Despite Dominant Play, Rajon Rondo Still Lacking Votes


Despite Dominant Play, Rajon Rondo Still Lacking Votes Rajon Rondo has been an impact player all season for the Celtics — no doubt about that. But in the absence of Paul Pierce and Kevin Garnett, he's only gotten bigger.

Overall this season, the Celtics' fourth-year point guard has been an absolute stud. He leads the NBA in steals with 82, and he's second only to Steve Nash in assists with 298. He's averaging 13.2 points per game, a career high. He's becoming more assertive as a playmaker by the day, and he's already among the league's best defenders to boot.

And in four games since Pierce hit the shelf, Rondo is averaging 20 points and 9.3 assists. He has two double-doubles; his 30-point, 15-assist effort on Monday at Golden State made him only the third Celtic ever to join the 30-15 club. The first two? None other than Bob Cousy and Larry Bird.

Clearly, Rondo is making a name for himself. So why hasn't the rest of the NBA noticed?

In all three All-Star voting updates released over the course of the past month, Rondo has run eighth among Eastern Conference guards. Dwyane Wade, predictably, is blowing away the rest of the field; Allen Iverson stands to land the second starting spot, while Vince Carter, Ray Allen, Gilbert Arenas, Derrick Rose and Joe Johnson are all well ahead of Rondo as well.

If I'm Rondo, I'm none too happy.

Iverson is the most blatant injustice of the lot; he may well be the first ever All-Star starter to alienate a team, retire, and announce his comeback a week later in a tearful "unretirement" speech. And even when active, his All-Star credentials are a joke.

Allen has been a stellar shooter for the Celtics this season, no denying that — but if you watch this team in action, you see that Rondo is the guard that really makes things go. Rose is a fine point guard, but he's regressed a tad since his superb rookie season; this year, he could be described as a poor man's Rondo. Carter, Johnson and Arenas are all dynamic scorers and worthy All-Star candidates, but next to Rondo, they're a bit one-dimensional.

It's tantalizing to think of just how dazzling a guard tandem of Wade and Rondo could be.

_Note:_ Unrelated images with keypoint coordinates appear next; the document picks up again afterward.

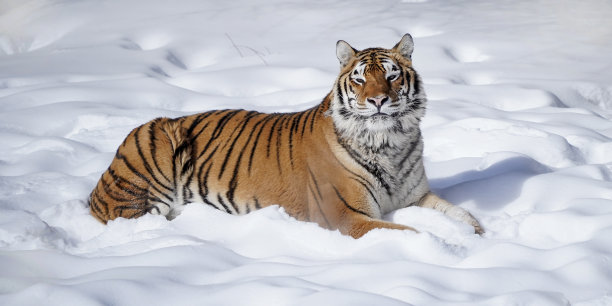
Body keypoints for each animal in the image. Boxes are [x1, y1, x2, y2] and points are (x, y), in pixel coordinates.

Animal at [89, 34, 482, 238]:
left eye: (392, 75)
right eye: (359, 78)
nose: (378, 100)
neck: (389, 143)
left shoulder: (415, 197)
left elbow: (462, 215)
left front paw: (474, 233)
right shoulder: (346, 214)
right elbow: (410, 232)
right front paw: (447, 245)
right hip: (150, 163)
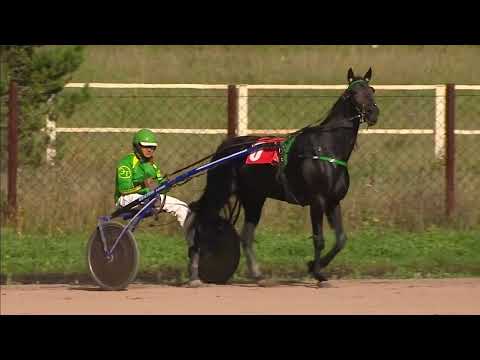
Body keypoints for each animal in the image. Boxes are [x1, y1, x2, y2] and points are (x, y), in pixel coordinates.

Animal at [186, 69, 380, 286]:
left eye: (371, 90)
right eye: (353, 93)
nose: (373, 113)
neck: (327, 147)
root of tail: (225, 146)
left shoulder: (333, 202)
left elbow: (340, 240)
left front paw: (313, 266)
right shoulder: (317, 201)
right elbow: (319, 239)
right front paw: (318, 273)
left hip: (254, 198)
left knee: (246, 237)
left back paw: (257, 275)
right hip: (221, 189)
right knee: (201, 223)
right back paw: (194, 274)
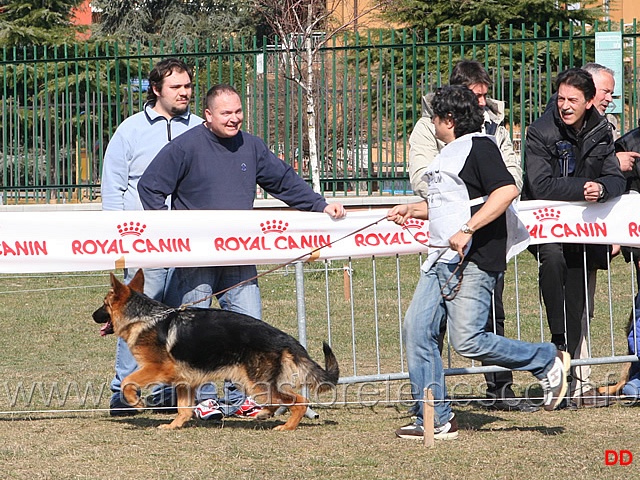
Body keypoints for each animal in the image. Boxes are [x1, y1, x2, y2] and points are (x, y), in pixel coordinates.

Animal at [93, 270, 340, 432]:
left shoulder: (157, 369)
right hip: (255, 384)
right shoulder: (184, 381)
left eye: (104, 304)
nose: (93, 316)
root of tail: (285, 338)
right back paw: (264, 413)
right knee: (281, 400)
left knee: (299, 400)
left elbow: (127, 382)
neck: (144, 317)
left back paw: (287, 426)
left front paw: (136, 402)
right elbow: (183, 409)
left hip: (257, 384)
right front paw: (174, 425)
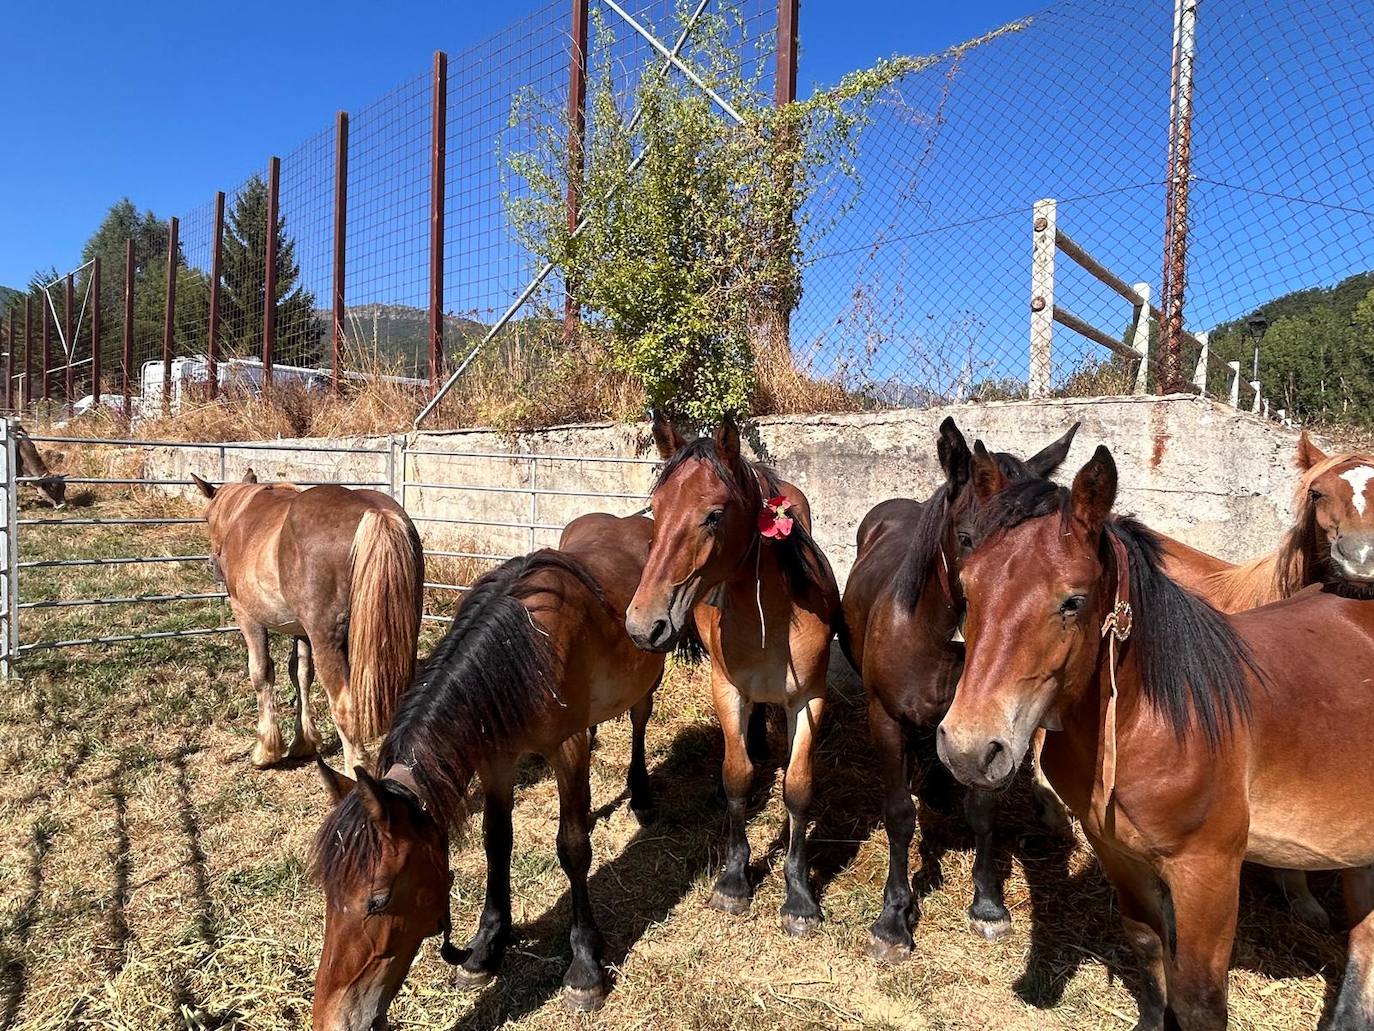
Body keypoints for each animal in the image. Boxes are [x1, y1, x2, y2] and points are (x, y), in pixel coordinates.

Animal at [190, 472, 420, 769]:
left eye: (206, 518)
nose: (212, 565)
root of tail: (375, 513)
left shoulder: (247, 617)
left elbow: (261, 672)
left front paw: (266, 749)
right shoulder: (301, 632)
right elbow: (301, 674)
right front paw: (303, 742)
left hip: (328, 645)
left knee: (345, 707)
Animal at [309, 514, 662, 1028]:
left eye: (378, 900)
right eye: (328, 894)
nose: (332, 1020)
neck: (526, 647)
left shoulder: (567, 749)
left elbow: (573, 847)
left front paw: (584, 966)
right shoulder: (497, 758)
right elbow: (497, 841)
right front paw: (485, 948)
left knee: (639, 719)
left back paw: (640, 796)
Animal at [626, 412, 835, 934]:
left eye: (715, 515)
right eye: (655, 509)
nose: (642, 625)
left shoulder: (810, 699)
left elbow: (798, 788)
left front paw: (799, 896)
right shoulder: (727, 690)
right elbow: (736, 777)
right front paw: (734, 879)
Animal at [840, 415, 1077, 967]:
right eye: (968, 538)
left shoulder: (987, 737)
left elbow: (983, 812)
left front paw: (988, 905)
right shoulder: (886, 720)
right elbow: (899, 815)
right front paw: (893, 921)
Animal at [939, 445, 1374, 1031]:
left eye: (1073, 601)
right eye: (967, 586)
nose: (969, 748)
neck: (1153, 724)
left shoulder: (1207, 873)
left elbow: (1200, 999)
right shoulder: (1117, 853)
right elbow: (1147, 946)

Picture the potential East All-Stars this February — Dwight Howard, KG, LeBron James, Wade and Rondo. They've got all the size and strength in the world, and at the guard positions, they've got the explosive scoring of Wade coupled with the defense, the passing ability and the game-changing athleticism that Rondo brings to the table.

How can you not love that?

Every All-Star squad has tons of scorers. When you've got LeBron and Wade, though, you're all set. But when you add more scoring prowess to the mix, it starts to become redundant — Vince, Agent Zero, how many scorers do you need?

Rondo would add another dimension to the East squad this season. He may only be 23 — barely a man off the court. But on the floor he's a leader, a guy that could guide a team full of superstars.

After all, that's what he's done in Boston. He's become a floor leader for a team full of great players, and he's earned the respect of them all. If he can lead Pierce and Allen, he'd have no problem guiding LeBron and Howard to victory.

Everything — the talent, the leadership ability, the numbers — suggests that Rondo is ready to represent his conference on the big stage. He's got it all going for him — everything except the support of the American public.